Metabolomics. 2023 Nov 30;20(1):2. doi: 10.1007/s11306-023-02065-z.
INTRODUCTION: In metabolomics, the investigation of associations between the metabolome and one trait of interest is a key research question. However, statistical analyses of such associations are often challenging. Statistical tools enabling resilient verification and clear presentation are therefore highly desired.
OBJECTIVES: Our aim is to provide a contribution for statistical analysis of metabolomics data, offering a widely applicable open-source statistical workflow, which considers the intrinsic complexity of metabolomics data.
METHODS: We combined selected R packages tailored for all properties of heterogeneous metabolomics datasets, where metabolite parameters typically (i) are analyzed in different matrices, (ii) are measured on different analytical platforms with different precision, (iii) are analyzed by targeted as well as non-targeted methods, (iv) are scaled variously, (v) reveal heterogeneous variances, (vi) may be correlated, (vii) may have only few values or values below a detection limit, or (viii) may be incomplete.

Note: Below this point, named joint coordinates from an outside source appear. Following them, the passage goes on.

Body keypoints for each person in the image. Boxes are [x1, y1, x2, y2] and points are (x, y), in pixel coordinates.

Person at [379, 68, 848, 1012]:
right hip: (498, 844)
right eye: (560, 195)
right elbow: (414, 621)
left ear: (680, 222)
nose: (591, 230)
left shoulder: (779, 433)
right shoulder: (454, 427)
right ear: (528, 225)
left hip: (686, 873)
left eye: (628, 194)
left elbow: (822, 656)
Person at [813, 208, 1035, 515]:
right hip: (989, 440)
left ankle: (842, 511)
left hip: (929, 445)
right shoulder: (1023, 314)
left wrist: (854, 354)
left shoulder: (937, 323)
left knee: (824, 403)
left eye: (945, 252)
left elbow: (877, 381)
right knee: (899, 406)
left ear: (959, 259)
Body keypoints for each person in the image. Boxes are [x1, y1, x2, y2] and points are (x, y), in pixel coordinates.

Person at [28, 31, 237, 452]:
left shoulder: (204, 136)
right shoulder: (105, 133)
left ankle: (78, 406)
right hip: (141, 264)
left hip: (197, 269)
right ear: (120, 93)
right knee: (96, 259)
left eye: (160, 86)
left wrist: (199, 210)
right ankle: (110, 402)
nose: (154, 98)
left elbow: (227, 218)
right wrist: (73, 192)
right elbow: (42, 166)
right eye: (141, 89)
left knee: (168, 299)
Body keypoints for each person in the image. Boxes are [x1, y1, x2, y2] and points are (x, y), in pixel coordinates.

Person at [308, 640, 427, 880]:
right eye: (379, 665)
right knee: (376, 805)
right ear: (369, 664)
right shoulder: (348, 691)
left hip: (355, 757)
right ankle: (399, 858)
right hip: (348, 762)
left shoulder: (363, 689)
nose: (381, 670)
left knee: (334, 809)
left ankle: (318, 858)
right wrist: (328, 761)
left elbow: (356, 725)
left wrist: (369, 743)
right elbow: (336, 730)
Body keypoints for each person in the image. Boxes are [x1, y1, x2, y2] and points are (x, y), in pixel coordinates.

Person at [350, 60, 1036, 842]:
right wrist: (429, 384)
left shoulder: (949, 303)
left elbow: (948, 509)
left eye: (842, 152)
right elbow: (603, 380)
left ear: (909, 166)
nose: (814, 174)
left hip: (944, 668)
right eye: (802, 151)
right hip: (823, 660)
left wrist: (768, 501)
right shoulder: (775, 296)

RESULTS: The code is shared entirely and freely available. The workflow output is a table of metabolites associated with a trait of interest and a compact plot for high-quality results visualization. The workflow output and its utility are presented by applying it to two previously published datasets: one dataset from our own lab and another dataset taken from the repository MetaboLights.
CONCLUSION: Robustness and benefits of the statistical workflow were clearly demonstrated, and everyone can directly re-use it for analysis of own data.